Compute joint inclusion probabilities from a sample and its frame

Reconstructs the joint inclusion probabilities (π_kl) for PPS without replacement stages by replaying the design specification against the original sampling frame. This allows exact variance estimation via survey::ppsmat() instead of the default Brewer approximation used by as_survey_design().

joint_inclusion_prob(x, frame, stage = NULL)

Arguments

x: A tbl_sample object produced by execute().
frame: The data frame originally passed to execute(). Must contain the same columns used during sampling (strata variables, cluster variables, measure of size).
stage: An integer vector of stage numbers to compute, or NULL (default) to compute all PPS without replacement stages. Non-PPS stages produce NULL entries in the returned list.

Value

A named list of length equal to the number of executed stages. Each element is either:

A square matrix of joint inclusion probabilities for PPS WOR stages, with dimensions matching the number of sampled units at that stage (or sampled clusters for clustered stages). Rows and columns are ordered to match the sample.
NULL for non-PPS stages (SRS, systematic, WR methods, PMR methods) or stages not requested via the stage argument.

Details

For each PPS without replacement stage, the function:

Reconstructs the full-population inclusion probabilities (π_i) from the frame using the stage's method and measure of size
Dispatches to the appropriate sondage joint probability function
Extracts the submatrix corresponding to sampled units

For stratified stages, the target sample size per stratum (n_h) is reconstructed by replaying the same allocation logic used during execute() (proportional, Neyman, optimal, etc.) against the frame. This ensures π_i values match what was computed at sampling time, regardless of allocation method.

For stratified or conditional (within-cluster) stages, joint probabilities are computed independently within each group and assembled into a block-diagonal matrix.

Method dispatch

samplyr method	sondage function
`pps_brewer`	`up_brewer_jip(pik)`
`pps_systematic`	`up_systematic_jip(pik)`
`pps_maxent`	`up_maxent_jip(pik)`
`pps_poisson`	`up_poisson_jip(pik)`

Chromy's sequential PPS method (PMR)

pps_chromy is excluded from joint probability computation. Chromy's method is a Probability Minimum Replacement (PMR) method, not a standard WOR method. Units can receive multiple hits, so the relevant pairwise quantities are expected sample size products E(n_i · n_j), not inclusion probabilities π_ij.

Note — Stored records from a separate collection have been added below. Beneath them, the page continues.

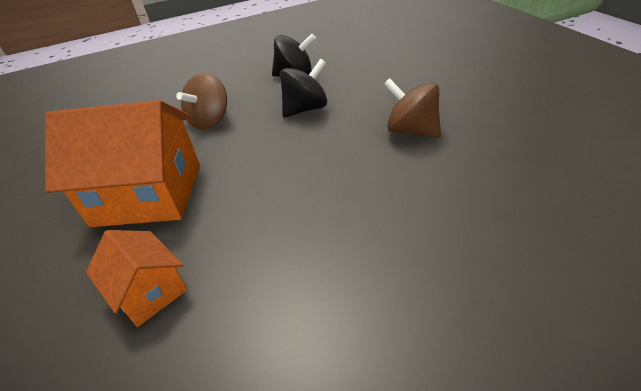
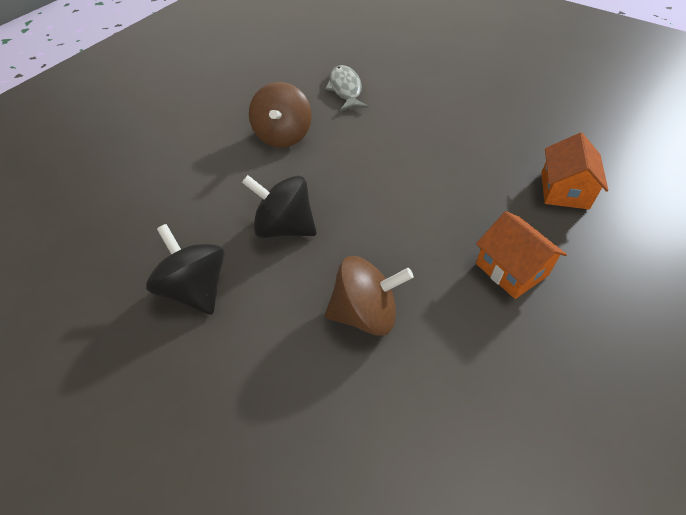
camera: 130 degrees left, 10 degrees up
orange house [45,100,200,227] -> orange house [476,211,567,299], size x0.52
none -> grey fish [325,65,368,111]

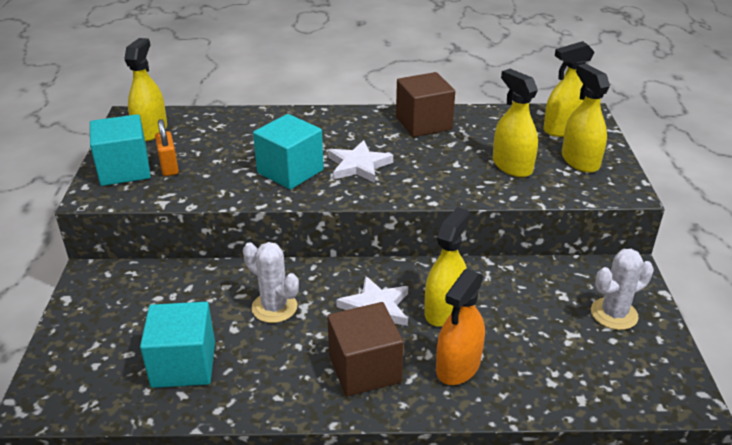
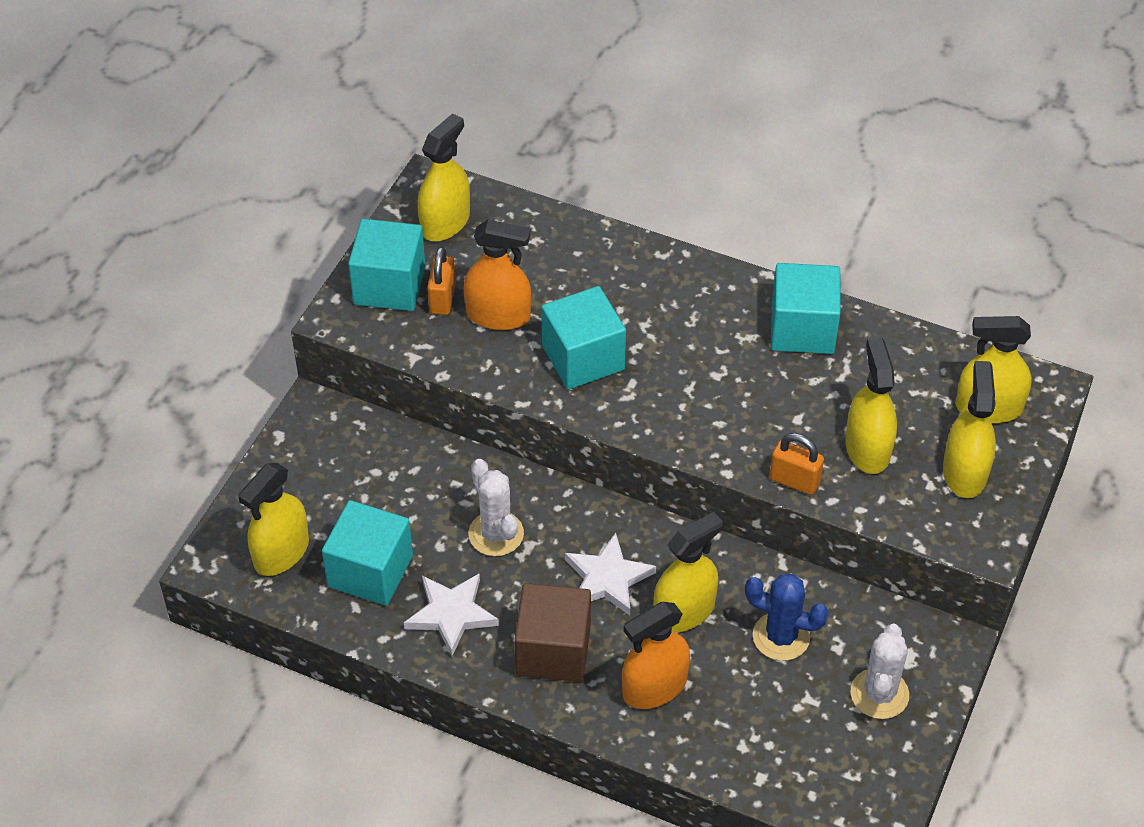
camera: 25 degrees right, 15 degrees up
white star [328,140,393,183] -> white star moved to [404,573,499,656]
brown cube [396,72,455,137] -> turquoise cube [771,263,841,354]
white cactus [591,249,654,330] -> white cactus turned 75 degrees counterclockwise [850,623,909,719]
none -> yellow spray bottle [238,463,309,576]
none -> orange spray bottle [464,220,531,330]
none -> blue cactus [745,574,829,661]
none -> orange padlock [770,433,824,495]

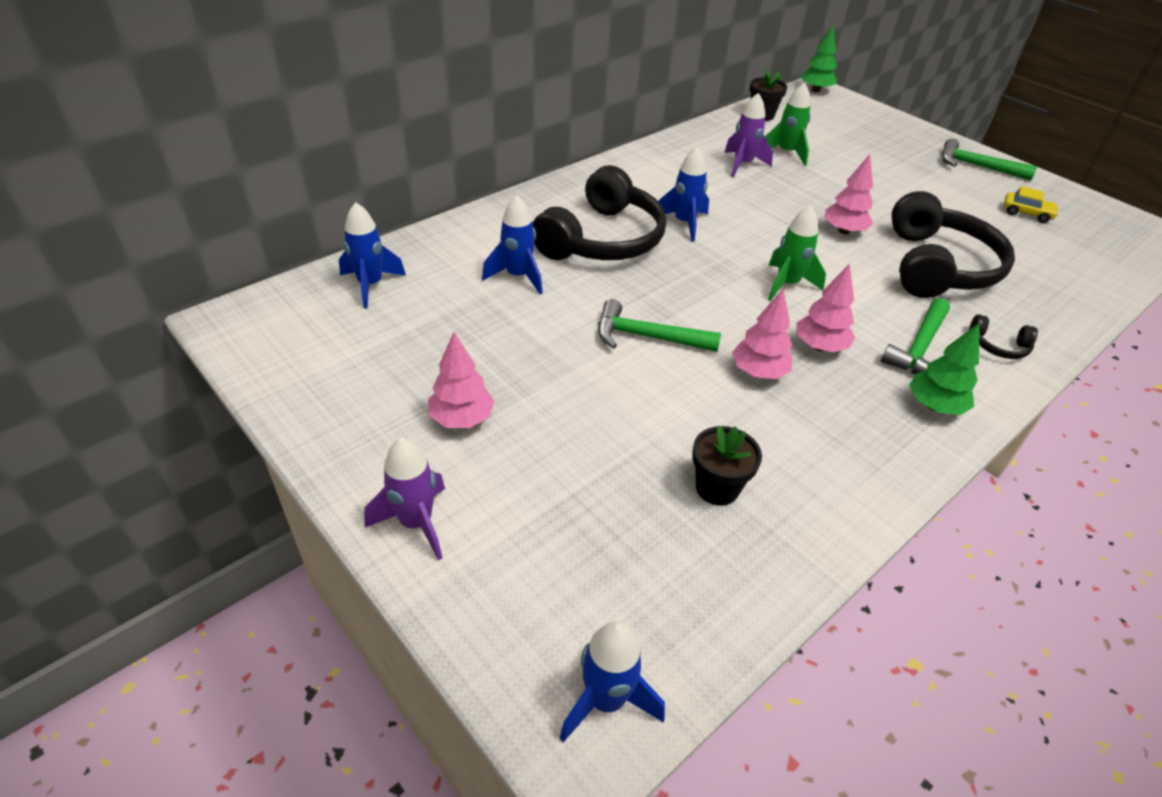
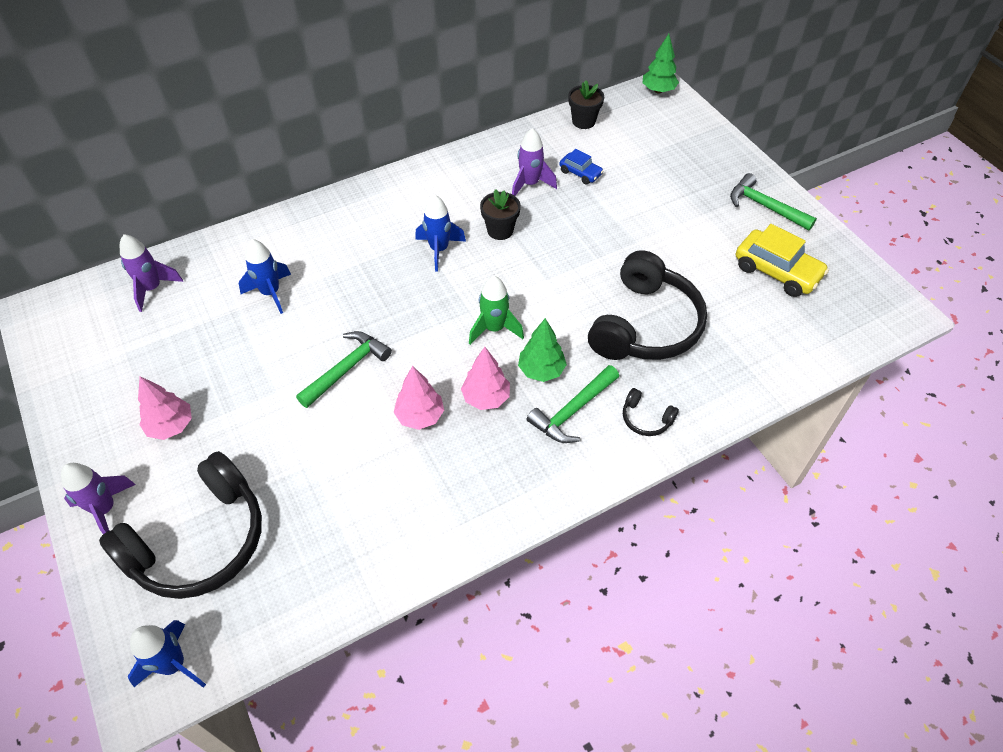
camera: 15 degrees right, 10 degrees up
blue rocket [339,202,406,309] -> purple rocket [120,234,183,312]
black headphones [533,165,666,260] -> black headphones moved to [99,451,262,599]
green hammer [598,299,721,352] -> green hammer turned 105 degrees clockwise [296,331,392,408]
black flower pot [692,426,762,506] -> black flower pot moved to [480,189,521,240]
green rocket [765,82,811,166] -> blue car [559,149,603,184]
pink tree [824,154,873,234] -> none
green tree [909,323,980,415] -> green tree moved to [518,318,567,382]
yellow car [1004,186,1059,223] -> yellow car [736,224,829,297], size x1.80

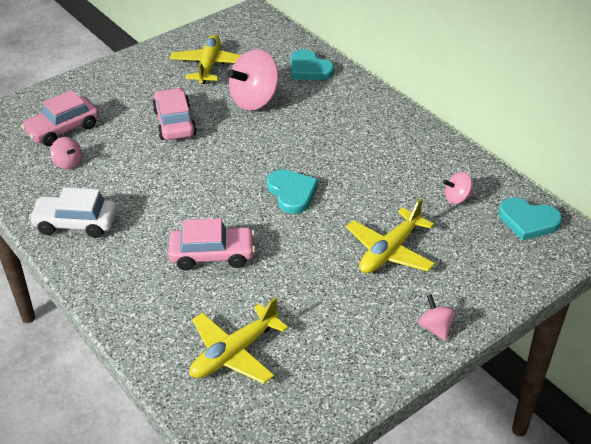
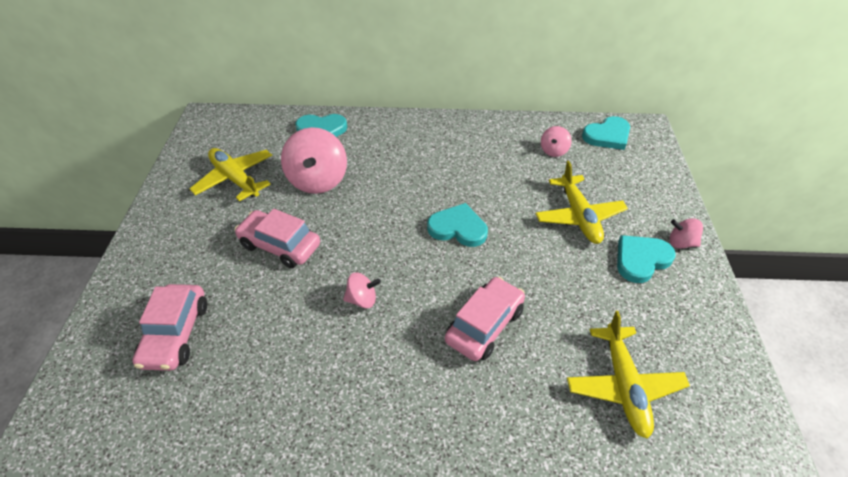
camera: 50 degrees left, 5 degrees up
white car [29,187,117,238] -> none
pink spinning top [50,137,82,170] -> pink spinning top moved to [343,273,381,308]
none -> turquoise heart [617,235,676,283]

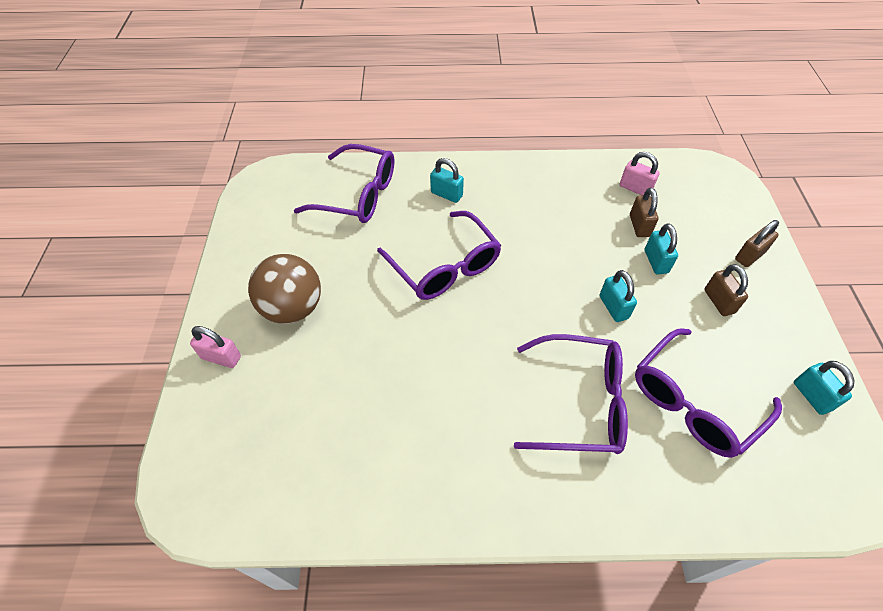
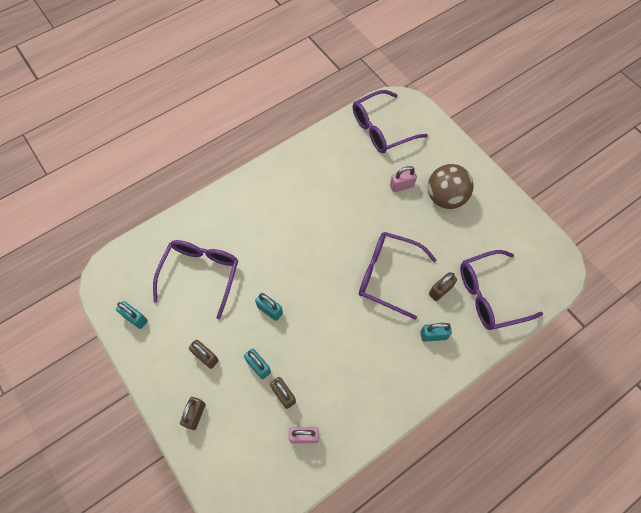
camera: 145 degrees right, 10 degrees up
pink padlock [190,326,241,368] -> pink padlock moved to [390,166,417,192]
purple glasses [514,334,628,454] -> purple glasses moved to [353,90,428,153]
none -> brown padlock [429,272,457,301]

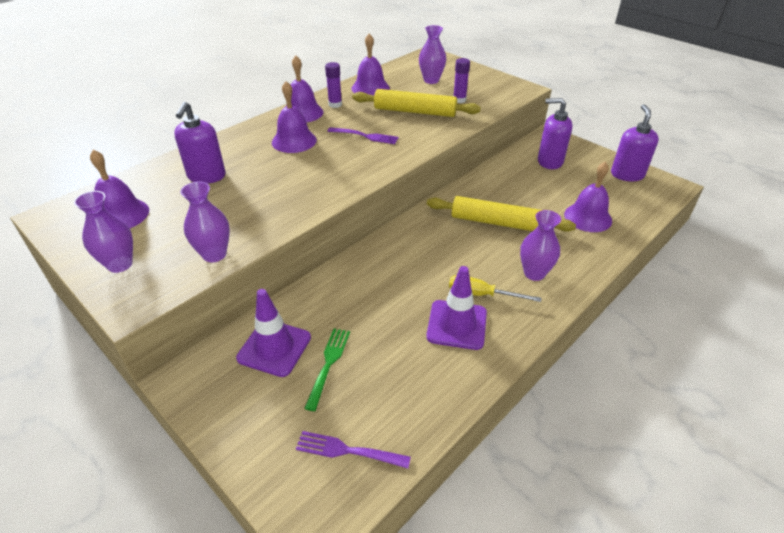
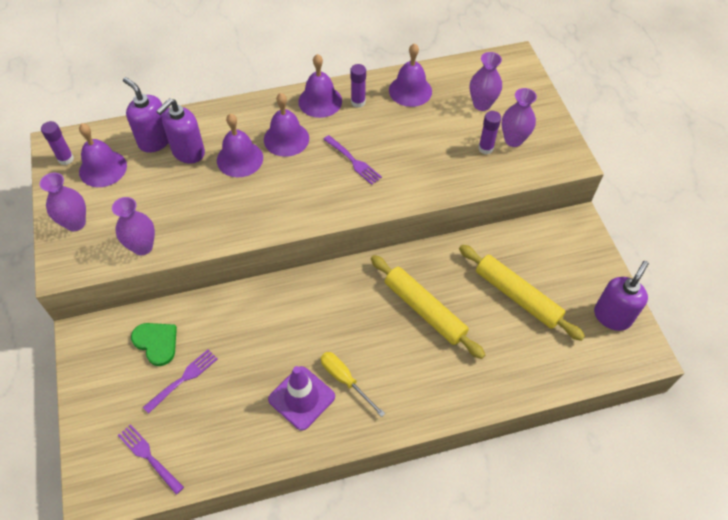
camera: 30 degrees right, 15 degrees up
purple traffic cone [236,289,311,377] -> green heart [131,323,177,366]
green fork [304,328,350,411] -> purple fork [143,349,218,414]
yellow rolling pin [352,89,481,117] -> yellow rolling pin moved to [459,245,585,341]
purple vase [520,210,561,281] -> purple vase moved to [502,88,537,147]
purple soap dispenser [538,98,573,169] -> purple soap dispenser moved to [123,77,169,153]
purple bell [564,161,612,232] -> purple bell moved to [217,113,263,177]
none -> purple glue stick [41,121,74,165]

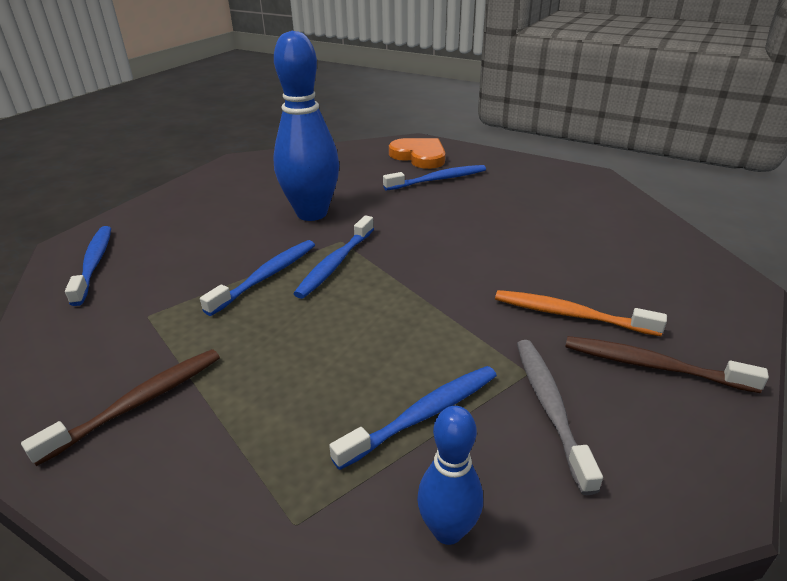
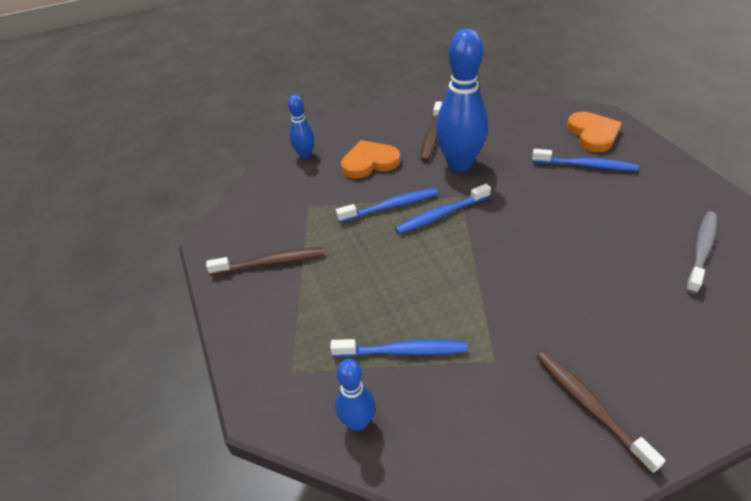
camera: 40 degrees right, 10 degrees up
blue toothbrush [65,226,111,306] -> blue bowling pin [288,95,314,159]
orange toothbrush [495,290,667,336] -> none
grey toothbrush [517,340,603,495] -> grey toothbrush moved to [686,212,717,294]
none -> orange heart [341,140,400,179]
none -> brown toothbrush [421,101,442,162]

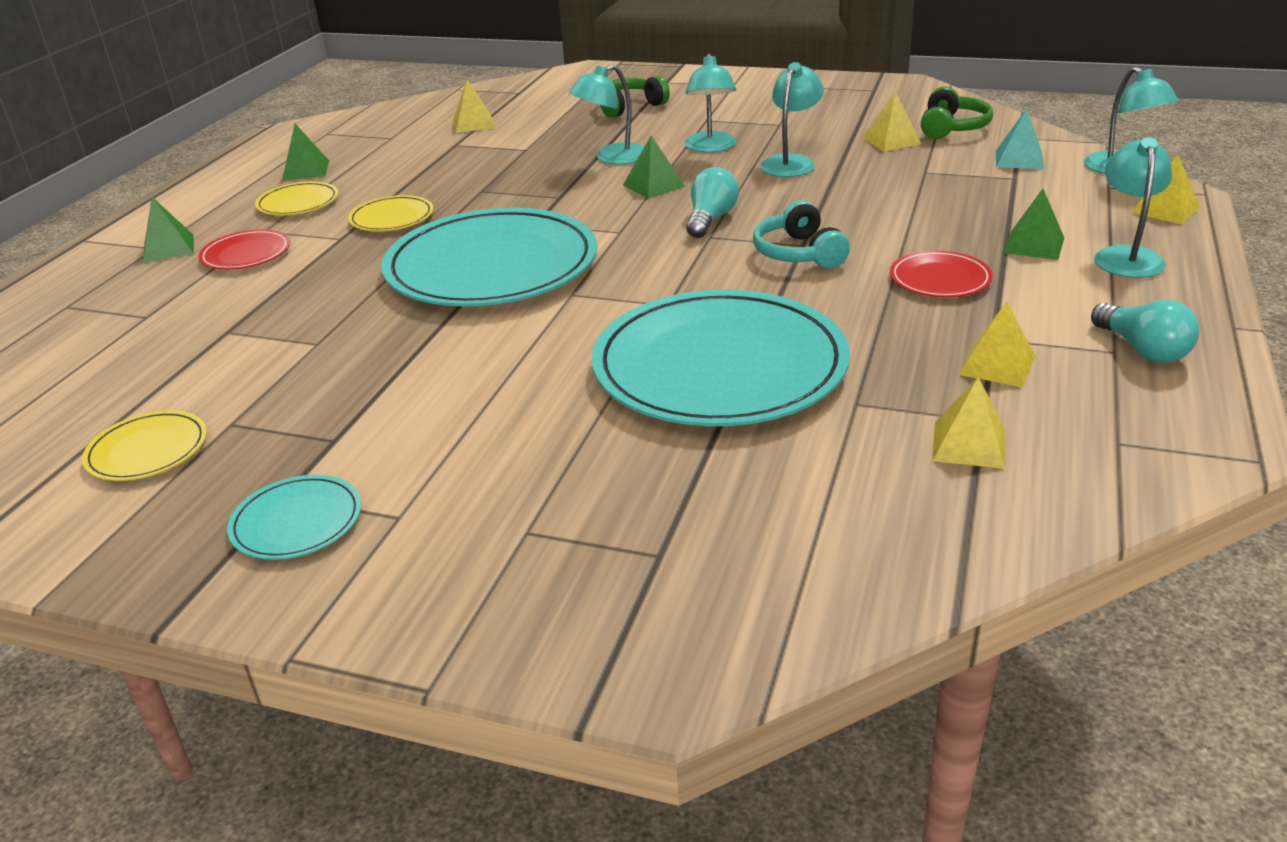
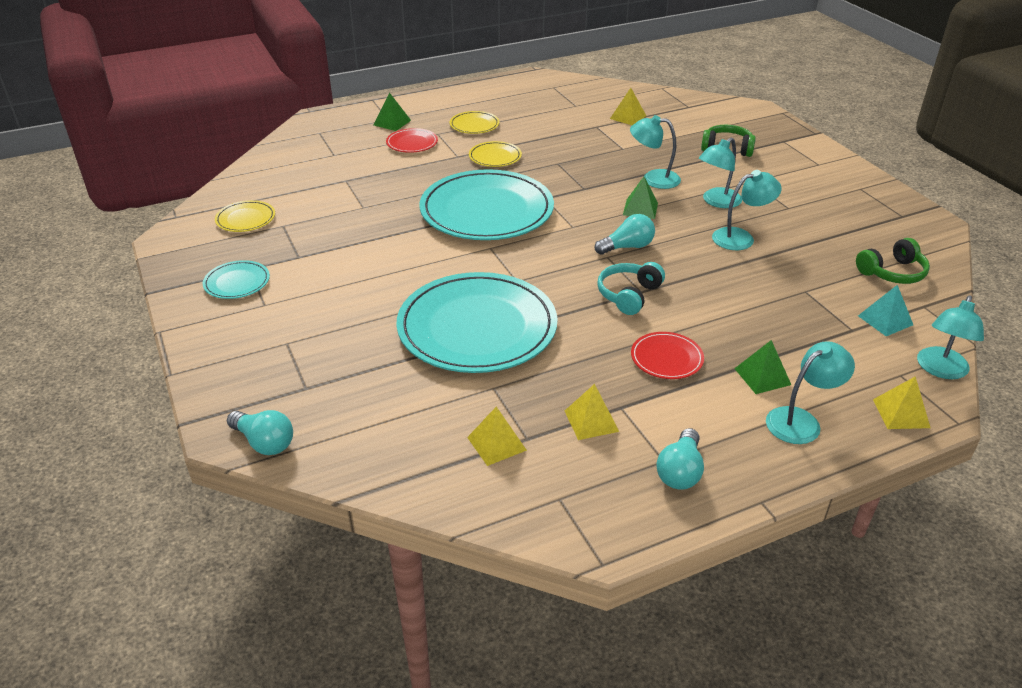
camera: 45 degrees right, 5 degrees up
green pyramid [282,124,329,180] -> none
yellow pyramid [862,92,921,152] -> none
none -> turquoise light bulb [227,410,293,455]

While sondage provides up_chromy_pairexp() to estimate E(n_i · n_j) via Monte Carlo, the result cannot be passed to survey::ppsmat() because the survey package assumes the diagonal contains π_i, but for PMR it contains E(n_i²) ≠ E(n_i) when units receive multiple hits. Chromy (2009) recommends the Hansen-Hurwitz approximation for variance estimation, which is the default used by as_survey_design().

Limitations

Requires the original sampling frame. The frame must be unchanged from what was passed to execute().
Units in the frame must be uniquely identifiable within each stratum/cluster group by their column values.
For designs with certainty selections (π_i = 1), the joint matrix is decomposed: certainty units are separated from the stochastic part, the joint probabilities for non-certainty units are computed from the reduced π vector, and the full matrix is reassembled with π_ij = 1 for certainty pairs and π_ij = π_j for certainty × non-certainty pairs.

Examples

if (FALSE) { # \dontrun{
sample <- sampling_design() |>
  stage() |>
    stratify_by(region) |>
    cluster_by(ea_id) |>
    draw(n = 5, method = "pps_brewer", mos = hh_count) |>
  stage() |>
    draw(n = 12) |>
  execute(niger_eas, seed = 2025)

# Compute joint probabilities for stage 1
jip <- joint_inclusion_prob(sample, niger_eas, stage = 1)

# Use with survey package for exact variance
svy <- as_survey_design(sample, pps = survey::ppsmat(jip[[1]]))

# Compute all PPS stages at once
jip_all <- joint_inclusion_prob(sample, niger_eas)
} # }